Historically, courts have sided with the incumbents in controlling who does and does not have a right to access data on their sites. But there are very real policy benefits to providing broader access to publicly available data: consumer choice, lower prices, greater innovation, reduced monopolistic and rent-seeking policies, etc.

The 9th Circuit recognized that dynamic and provided redress for the web scraper in that case. Will we see other courts latch on to or build of this premise in 2022?

Is this the year third-party scraping services get caught up in major litigation?

Most of the major web-scraping services on the internet are: located outside the United States, and have thus far managed to avoid the brunt of major litigation in the United States.

But, since what they are doing is at times (and in some contexts and circumstances) illegal in certain jurisdictions in the United States, it’s a matter of time before one or more of these companies get dragged into court in the United States.

It hasn’t happened yet, in large part because usually it’s direct competitors who get brought into litigation. It’s not the ones who do the scraping that get caught in the net; it’s the ones that are doing things with the scraped data. But sooner or later this will happen, and there will be fierce jurisdictional battles fought over who litigates where, and under what circumstances.

Will there be a bifurcation of the law with respect to research and commercial uses of scraping?
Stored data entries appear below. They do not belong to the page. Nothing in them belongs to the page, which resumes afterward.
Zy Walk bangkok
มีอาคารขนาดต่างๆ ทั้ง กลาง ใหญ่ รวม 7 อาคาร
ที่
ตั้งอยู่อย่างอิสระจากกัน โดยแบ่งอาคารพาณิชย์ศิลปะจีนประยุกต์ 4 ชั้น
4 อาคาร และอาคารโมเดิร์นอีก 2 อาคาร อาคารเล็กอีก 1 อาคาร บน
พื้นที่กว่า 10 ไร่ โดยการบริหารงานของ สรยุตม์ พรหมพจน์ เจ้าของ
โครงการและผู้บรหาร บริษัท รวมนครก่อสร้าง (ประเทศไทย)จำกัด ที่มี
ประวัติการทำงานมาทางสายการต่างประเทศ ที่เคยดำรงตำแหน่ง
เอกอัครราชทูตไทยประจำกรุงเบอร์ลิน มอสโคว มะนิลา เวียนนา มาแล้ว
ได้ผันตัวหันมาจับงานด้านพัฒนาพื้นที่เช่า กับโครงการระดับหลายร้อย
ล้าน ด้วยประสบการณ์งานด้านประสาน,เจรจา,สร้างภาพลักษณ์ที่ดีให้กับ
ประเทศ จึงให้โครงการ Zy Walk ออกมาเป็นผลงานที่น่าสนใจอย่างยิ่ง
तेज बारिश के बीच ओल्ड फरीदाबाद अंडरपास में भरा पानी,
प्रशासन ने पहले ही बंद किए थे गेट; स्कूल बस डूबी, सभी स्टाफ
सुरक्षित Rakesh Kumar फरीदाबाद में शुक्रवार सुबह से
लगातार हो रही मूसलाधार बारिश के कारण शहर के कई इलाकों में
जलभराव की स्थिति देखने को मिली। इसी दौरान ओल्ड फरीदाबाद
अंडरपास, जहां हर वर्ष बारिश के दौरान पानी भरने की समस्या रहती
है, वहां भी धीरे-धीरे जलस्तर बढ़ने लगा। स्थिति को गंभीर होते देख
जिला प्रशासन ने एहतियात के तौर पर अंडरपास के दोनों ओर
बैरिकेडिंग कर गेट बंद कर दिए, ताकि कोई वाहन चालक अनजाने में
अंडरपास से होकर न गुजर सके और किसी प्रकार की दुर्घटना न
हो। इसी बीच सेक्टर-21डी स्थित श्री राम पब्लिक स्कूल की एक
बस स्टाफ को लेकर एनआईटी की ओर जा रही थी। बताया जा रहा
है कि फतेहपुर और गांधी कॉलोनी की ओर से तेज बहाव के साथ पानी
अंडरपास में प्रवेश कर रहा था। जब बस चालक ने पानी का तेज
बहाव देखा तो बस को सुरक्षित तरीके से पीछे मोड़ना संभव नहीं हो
One thing that matters in certain parts of the law is not just what you’re doing, but the context in which you’re doing it. For example, in the context of copyright infringement and fair use, it matters whether you’re using something in the context of commercial competition or whether you’re doing it for a non-commercial reason. For example, a high school teacher that excerpts from a copyrighted work is going to be given far more leeway to borrow from that copyrighted work than a potential competitor who is looking to sell something that competes with someone who owns a valid copyright.

Similarly, there are commercial and research applications of web scraping. And some scholars have called for clear legal exemptions for scholarly uses of public data.
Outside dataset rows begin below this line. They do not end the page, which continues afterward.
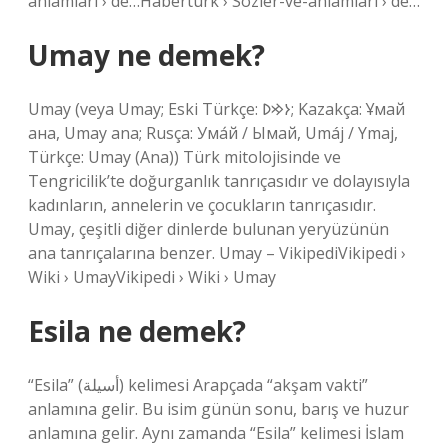
anlamları › de…Habertürk › Sözler-ve-anlamları › de…
Umay ne demek?
Umay (veya Umay; Eski Türkçe: 𐰆𐰢𐰖; Kazakça: Ұмай
ана, Umay ana; Rusça: Ума́й / Ымай, Umáj / Ymaj,
Türkçe: Umay (Ana)) Türk mitolojisinde ve
Tengricilik’te doğurganlık tanrıçasıdır ve dolayısıyla
kadınların, annelerin ve çocukların tanrıçasıdır.
Umay, çeşitli diğer dinlerde bulunan yeryüzünün
ana tanrıçalarına benzer. Umay – VikipediVikipedi ›
Wiki › UmayVikipedi › Wiki › Umay
Esila ne demek?
“Esila” (أسيلة) kelimesi Arapçada “akşam vakti”
anlamına gelir. Bu isim günün sonu, barış ve huzur
anlamına gelir. Aynı zamanda “Esila” kelimesi İslam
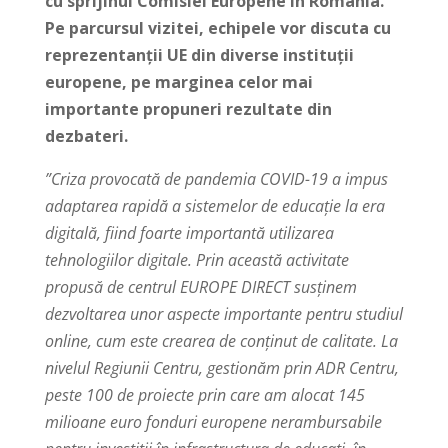
cu sprijinul Comisiei Europene în România.
Pe parcursul vizitei, echipele vor discuta cu
reprezentanții UE din diverse instituții
europene, pe marginea celor mai
importante propuneri rezultate din
dezbateri.
”Criza provocată de pandemia COVID-19 a impus
adaptarea rapidă a sistemelor de educație la era
digitală, fiind foarte importantă utilizarea
tehnologiilor digitale. Prin această activitate
propusă de centrul EUROPE DIRECT susținem
dezvoltarea unor aspecte importante pentru studiul
online, cum este crearea de conținut de calitate. La
nivelul Regiunii Centru, gestionăm prin ADR Centru,
peste 100 de proiecte prin care am alocat 145
milioane euro fonduri europene nerambursabile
One of the reasons that web scraping is such a tough legal issue is that there are such pro-social and anti-social uses of the technology. The same technology that fuels muckraking journalism and the COVID-tracking project is responsible for hacking and publishing private data on the dark web.

One way for courts to “split the baby,” so to speak, is to create a differing standard for pro-social and anti-social uses of the technology. The problem with that approach is that it may prejudice certain “neutral” commercial uses of the technology.
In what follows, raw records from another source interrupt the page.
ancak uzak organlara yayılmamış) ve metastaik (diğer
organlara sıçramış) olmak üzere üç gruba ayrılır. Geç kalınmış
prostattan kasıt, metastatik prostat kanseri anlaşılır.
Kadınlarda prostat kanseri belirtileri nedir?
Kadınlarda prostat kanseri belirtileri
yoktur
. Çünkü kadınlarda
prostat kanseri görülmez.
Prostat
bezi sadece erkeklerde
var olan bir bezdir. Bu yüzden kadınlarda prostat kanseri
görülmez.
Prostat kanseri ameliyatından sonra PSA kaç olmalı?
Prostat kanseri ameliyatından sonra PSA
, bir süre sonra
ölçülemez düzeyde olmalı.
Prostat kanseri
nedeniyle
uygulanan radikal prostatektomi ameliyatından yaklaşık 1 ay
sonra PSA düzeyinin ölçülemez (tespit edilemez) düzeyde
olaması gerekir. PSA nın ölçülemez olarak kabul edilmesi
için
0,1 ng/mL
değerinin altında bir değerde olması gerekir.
But it is one possible solution that I could envision.

Either way, I think we are far from a stable equilibrium in terms of the law that governs web scraping. The technology is too common and too important be made “illegal” in any absolute way. But there are too many anti-social applications of the technology to make it legal without nuance, either.

Before we can achieve any potential equilibrium, courts will have to think deeply on these issues and come up with meaningful, long-term solutions to these challenges that will serve us in the decades to come. I don’t not know what those solutions are yet, but I feel confident in saying that we’re not yet there.

This blog post is for informational purposes only. The views expressed in this post may not reflect the opinions of other attorneys at the firm or the firm’s clients.